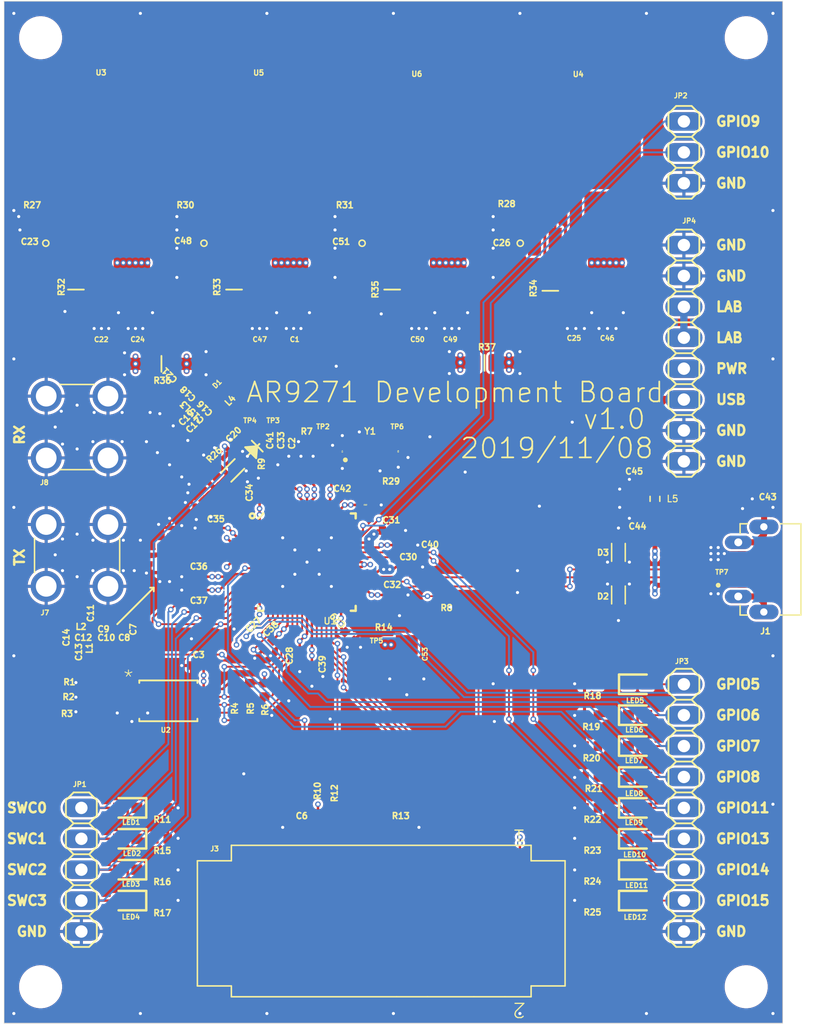
<source format=kicad_pcb>
(kicad_pcb
	(version 20241229)
	(generator "pcbnew")
	(generator_version "9.0")
	(general
		(thickness 1.6)
		(legacy_teardrops no)
	)
	(paper "A4")
	(layers
		(0 "F.Cu" signal)
		(4 "In1.Cu" signal)
		(6 "In2.Cu" signal)
		(2 "B.Cu" signal)
		(9 "F.Adhes" user "F.Adhesive")
		(11 "B.Adhes" user "B.Adhesive")
		(13 "F.Paste" user)
		(15 "B.Paste" user)
		(5 "F.SilkS" user "F.Silkscreen")
		(7 "B.SilkS" user "B.Silkscreen")
		(1 "F.Mask" user)
		(3 "B.Mask" user)
		(17 "Dwgs.User" user "User.Drawings")
		(19 "Cmts.User" user "User.Comments")
		(21 "Eco1.User" user "User.Eco1")
		(23 "Eco2.User" user "User.Eco2")
		(25 "Edge.Cuts" user)
		(27 "Margin" user)
		(31 "F.CrtYd" user "F.Courtyard")
		(29 "B.CrtYd" user "B.Courtyard")
		(35 "F.Fab" user)
		(33 "B.Fab" user)
		(39 "User.1" user)
		(41 "User.2" user)
		(43 "User.3" user)
		(45 "User.4" user)
	)
	(setup
		(pad_to_mask_clearance 0)
		(allow_soldermask_bridges_in_footprints no)
		(tenting front back)
		(pcbplotparams
			(layerselection 0x00000000_00000000_55555555_5755f5ff)
			(plot_on_all_layers_selection 0x00000000_00000000_00000000_00000000)
			(disableapertmacros no)
			(usegerberextensions no)
			(usegerberattributes yes)
			(usegerberadvancedattributes yes)
			(creategerberjobfile yes)
			(dashed_line_dash_ratio 12.000000)
			(dashed_line_gap_ratio 3.000000)
			(svgprecision 4)
			(plotframeref no)
			(mode 1)
			(useauxorigin no)
			(hpglpennumber 1)
			(hpglpenspeed 20)
			(hpglpendiameter 15.000000)
			(pdf_front_fp_property_popups yes)
			(pdf_back_fp_property_popups yes)
			(pdf_metadata yes)
			(pdf_single_document no)
			(dxfpolygonmode yes)
			(dxfimperialunits yes)
			(dxfusepcbnewfont yes)
			(psnegative no)
			(psa4output no)
			(plot_black_and_white yes)
			(sketchpadsonfab no)
			(plotpadnumbers no)
			(hidednponfab no)
			(sketchdnponfab yes)
			(crossoutdnponfab yes)
			(subtractmaskfromsilk no)
			(outputformat 1)
			(mirror no)
			(drillshape 1)
			(scaleselection 1)
			(outputdirectory "")
		)
	)
	(net 0 "")
	(net 1 "USB_DM")
	(net 2 "USB_DP")
	(net 3 "EE-WP")
	(net 4 "EE-SCK")
	(net 5 "EE-SDA")
	(net 6 "USB+5V")
	(net 7 "LDO_IN")
	(net 8 "N$7")
	(net 9 "A1")
	(net 10 "A2")
	(net 11 "GND")
	(net 12 "XTALI")
	(net 13 "XTALO")
	(net 14 "CTRL1")
	(net 15 "TXRTUNE")
	(net 16 "~{RST}")
	(net 17 "BIASREF")
	(net 18 "N$12")
	(net 19 "TDI")
	(net 20 "TMS")
	(net 21 "TCK")
	(net 22 "TDO-PRE-RES")
	(net 23 "TDO")
	(net 24 "SPIBOOT")
	(net 25 "SWCOM3")
	(net 26 "SWCOM2")
	(net 27 "SWCOM1")
	(net 28 "SWCOM0")
	(net 29 "N$13")
	(net 30 "N$19")
	(net 31 "N$20")
	(net 32 "GPIO9")
	(net 33 "GPIO10")
	(net 34 "N$21")
	(net 35 "N$26")
	(net 36 "N$27")
	(net 37 "N$28")
	(net 38 "N$29")
	(net 39 "N$34")
	(net 40 "N$35")
	(net 41 "N$36")
	(net 42 "GPIO5")
	(net 43 "GPIO6")
	(net 44 "GPIO7")
	(net 45 "GPIO8")
	(net 46 "GPIO11")
	(net 47 "GPIO13")
	(net 48 "GPIO14")
	(net 49 "GPIO15")
	(net 50 "RFOUT_P")
	(net 51 "RFOUT_N")
	(net 52 "RFIN_P")
	(net 53 "RFIN_N")
	(net 54 "N$30")
	(net 55 "USB_+V")
	(net 56 "3V3_D")
	(net 57 "3V3_A")
	(net 58 "1V2_D")
	(net 59 "1V2_A")
	(net 60 "N$14")
	(net 61 "N$18")
	(net 62 "N$22")
	(net 63 "XMIT_OUT")
	(net 64 "N$15")
	(net 65 "N$17")
	(net 66 "N$24")
	(net 67 "RCV_IN")
	(net 68 "N$23")
	(net 69 "N$25")
	(net 70 "N$33")
	(net 71 "N$37")
	(net 72 "N$43")
	(net 73 "N$44")
	(net 74 "N$46")
	(net 75 "N$47")
	(net 76 "CTRL2")
	(net 77 "XPABIOS")
	(net 78 "PDET")
	(net 79 "N$6")
	(net 80 "N$1")
	(footprint ".0402-B-NOSILK" (layer "F.Cu") (at 149.2011 107.7036))
	(footprint ".0402-B-NOSILK" (layer "F.Cu") (at 140.9011 101.6036 90))
	(footprint "LEDC1607X80N" (layer "F.Cu") (at 168.5711 134.3836))
	(footprint ".0201-B-NOSILK" (layer "F.Cu") (at 135.108206 104.359238 135))
	(footprint ".0402-A-NOSILK" (layer "F.Cu") (at 123.8011 119.0036))
	(footprint ".0402-B-NOSILK" (layer "F.Cu") (at 148.4011 111.8036))
	(footprint "C1206_334" (layer "F.Cu") (at 127.3011 87.2036 -90))
	(footprint "1X09_325" (layer "F.Cu") (at 172.3811 129.3036 -90))
	(footprint ".0402-B-NOSILK" (layer "F.Cu") (at 149.6011 109.5036))
	(footprint ".0402-A-NOSILK" (layer "F.Cu") (at 152.7011 111.9036 180))
	(footprint ".0201-B-NOSILK" (layer "F.Cu") (at 131.2011 107.7036 180))
	(footprint ".0402-B-NOSILK" (layer "F.Cu") (at 144.3011 100.0036 90))
	(footprint ".0402-B-NOSILK" (layer "F.Cu") (at 146.2011 104.4036))
	(footprint ".0402-B-NOSILK" (layer "F.Cu") (at 132.0011 81.8036 180))
	(footprint ".0402-A-NOSILK" (layer "F.Cu") (at 135.5011 119.6036 90))
	(footprint ".0201-B-NOSILK" (layer "F.Cu") (at 135.332468 99.726647 45))
	(footprint ".0201-B-NOSILK" (layer "F.Cu") (at 129.7011 108.5036 180))
	(footprint "STAND-OFF-TIGHT_519" (layer "F.Cu") (at 177.5011 66.0036))
	(footprint "LEDC1607X80N" (layer "F.Cu") (at 126.6611 134.3836 180))
	(footprint "LEDC1607X80N" (layer "F.Cu") (at 168.5711 129.3036))
	(footprint ".0805-B" (layer "F.Cu") (at 129.4332 92.8077 180))
	(footprint "C1206_334" (layer "F.Cu") (at 140.3011 87.2036 -90))
	(footprint ".0402-A-NOSILK" (layer "F.Cu") (at 147.6011 113.5036 180))
	(footprint ".0402-A-NOSILK" (layer "F.Cu") (at 123.8011 120.2036))
	(footprint ".0805-B" (layer "F.Cu") (at 155.9886 92.7261))
	(footprint ".0402-A-NOSILK" (layer "F.Cu") (at 143.7011 130.3036 -90))
	(footprint ".0402-B-NOSILK" (layer "F.Cu") (at 168.4011 103.1036 180))
	(footprint "DDPAK-5_Q" (layer "F.Cu") (at 163.5011 74.0036))
	(footprint "1X08_325" (layer "F.Cu") (at 172.3811 91.9336 -90))
	(footprint "SOD523" (layer "F.Cu") (at 135.315312 101.565125 -135))
	(footprint ".0402-A-NOSILK" (layer "F.Cu") (at 132.0011 80.7036))
	(footprint ".0402-B-NOSILK" (layer "F.Cu") (at 141.9011 101.6036 90))
	(footprint ".0201-B-NOSILK" (layer "F.Cu") (at 130.1011 109.6036 90))
	(footprint ".0402-B-NOSILK"
		(layer "F.Cu")
		(uuid "4a4616c5-a947-446f-ae04-5aa7aa84502c")
		(at 139.9011 101.6036 90)
		(descr "e0402 (metric 1005) normal 'IPC-B' without silkscreen\nIn house package for nominal spacing based on IPC-7351B. This package is identical to 0402-B, but has its tPlace silkscreen layer removed.")
		(property "Reference" "C41"
			(at 1.7 -1.25 90)
			(unlocked yes)
			(layer "F.SilkS")
			(uuid "6c5c1434-1571-41a7-943e-3335e06d2b4e")
			(effects
				(font
					(size 0.499 0.499)
					(thickness 0.136)
				)
				(justify left bottom)
			)
		)
		(property "Value" "1u"
			(at -0.8 1.35 90)
			(unlocked yes)
			(layer "F.Fab")
			(uuid "3596770e-d70e-4348-8d6c-3c9349f85930")
			(effects
				(font
					(size 0.698 0.698)
					(thickness 0.102)
				)
				(justify left bottom)
			)
		)
		(property "Datasheet" ""
			(at 0 0 90)
			(layer "F.Fab")
			(hide yes)
			(uuid "30b57e26-5c15-42cf-8596-ec3c9e029c7c")
			(effects
				(font
					(size 1.27 1.27)
					(thickness 0.15)
				)
			)
		)
		(property "Description" ""
			(at 0 0 90)
			(layer "F.Fab")
			(hide yes)
			(uuid "b33987ee-f6fe-4bb6-a3a7-e03a74a656c0")
			(effects
				(font
					(size 1.27 1.27)
					(thickness 0.15)
				)
			)
		)
		(fp_line
			(start 0.525 -0.275)
			(end 0.525 0.275)
			(stroke
				(width 0.05)
				(type solid)
			)
			(layer "F.Mask")
			(uuid "00a52989-94de-4075-aa4b-9c3a22664f07")
		)
		(fp_line
			(start -0.525 -0.275)
			(end 0.525 -0.275)
			(stroke
				(width 0.05)
				(type solid)
			)
			(layer "F.Mask")
			(uuid "5a8ce792-5fb2-4fe0-ab76-87c176410321")
		)
		(fp_line
			(start 0.525 0.275)
			(end -
... [1506044 chars truncated]
</source>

----

WHAT TO DO: Scan the listing for the string "CrtYd", then copy every line where it appears.

TASK ANSWER:
		(31 "F.CrtYd" user "F.Courtyard")
		(29 "B.CrtYd" user "B.Courtyard")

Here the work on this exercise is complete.